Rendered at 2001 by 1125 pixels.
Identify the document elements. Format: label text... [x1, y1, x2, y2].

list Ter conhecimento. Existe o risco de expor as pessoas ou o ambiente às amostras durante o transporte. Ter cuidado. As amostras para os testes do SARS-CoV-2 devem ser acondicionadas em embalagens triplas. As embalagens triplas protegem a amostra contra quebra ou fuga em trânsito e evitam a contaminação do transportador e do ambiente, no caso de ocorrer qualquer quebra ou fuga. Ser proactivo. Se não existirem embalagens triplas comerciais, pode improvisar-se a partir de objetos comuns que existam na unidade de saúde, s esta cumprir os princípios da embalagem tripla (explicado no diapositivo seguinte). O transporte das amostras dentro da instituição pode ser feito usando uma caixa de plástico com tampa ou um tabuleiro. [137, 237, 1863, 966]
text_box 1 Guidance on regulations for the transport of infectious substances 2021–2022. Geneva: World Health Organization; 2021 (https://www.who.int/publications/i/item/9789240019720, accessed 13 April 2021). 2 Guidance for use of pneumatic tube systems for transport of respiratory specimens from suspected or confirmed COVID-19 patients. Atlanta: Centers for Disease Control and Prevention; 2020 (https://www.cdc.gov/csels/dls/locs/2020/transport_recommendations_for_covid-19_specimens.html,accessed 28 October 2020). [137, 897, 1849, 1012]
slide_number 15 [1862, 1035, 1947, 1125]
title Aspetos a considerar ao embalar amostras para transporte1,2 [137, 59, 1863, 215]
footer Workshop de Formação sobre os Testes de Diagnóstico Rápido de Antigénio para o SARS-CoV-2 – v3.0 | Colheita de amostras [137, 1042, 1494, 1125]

::::::::::

- TASK PROMPT
Return the full listing. Leave every word as it stands.

- RESULT OF THE EXERCISE
Rendered at 2001 by 1125 pixels.
Identify the document elements. Format: label text... [x1, y1, x2, y2].

list Ter conhecimento. Existe o risco de expor as pessoas ou o ambiente às amostras durante o transporte. Ter cuidado. As amostras para os testes do SARS-CoV-2 devem ser acondicionadas em embalagens triplas. As embalagens triplas protegem a amostra contra quebra ou fuga em trânsito e evitam a contaminação do transportador e do ambiente, no caso de ocorrer qualquer quebra ou fuga. Ser proactivo. Se não existirem embalagens triplas comerciais, pode improvisar-se a partir de objetos comuns que existam na unidade de saúde, s esta cumprir os princípios da embalagem tripla (explicado no diapositivo seguinte). O transporte das amostras dentro da instituição pode ser feito usando uma caixa de plástico com tampa ou um tabuleiro. [137, 237, 1863, 966]
text_box 1 Guidance on regulations for the transport of infectious substances 2021–2022. Geneva: World Health Organization; 2021 (https://www.who.int/publications/i/item/9789240019720, accessed 13 April 2021). 2 Guidance for use of pneumatic tube systems for transport of respiratory specimens from suspected or confirmed COVID-19 patients. Atlanta: Centers for Disease Control and Prevention; 2020 (https://www.cdc.gov/csels/dls/locs/2020/transport_recommendations_for_covid-19_specimens.html,accessed 28 October 2020). [137, 897, 1849, 1012]
slide_number 15 [1862, 1035, 1947, 1125]
title Aspetos a considerar ao embalar amostras para transporte1,2 [137, 59, 1863, 215]
footer Workshop de Formação sobre os Testes de Diagnóstico Rápido de Antigénio para o SARS-CoV-2 – v3.0 | Colheita de amostras [137, 1042, 1494, 1125]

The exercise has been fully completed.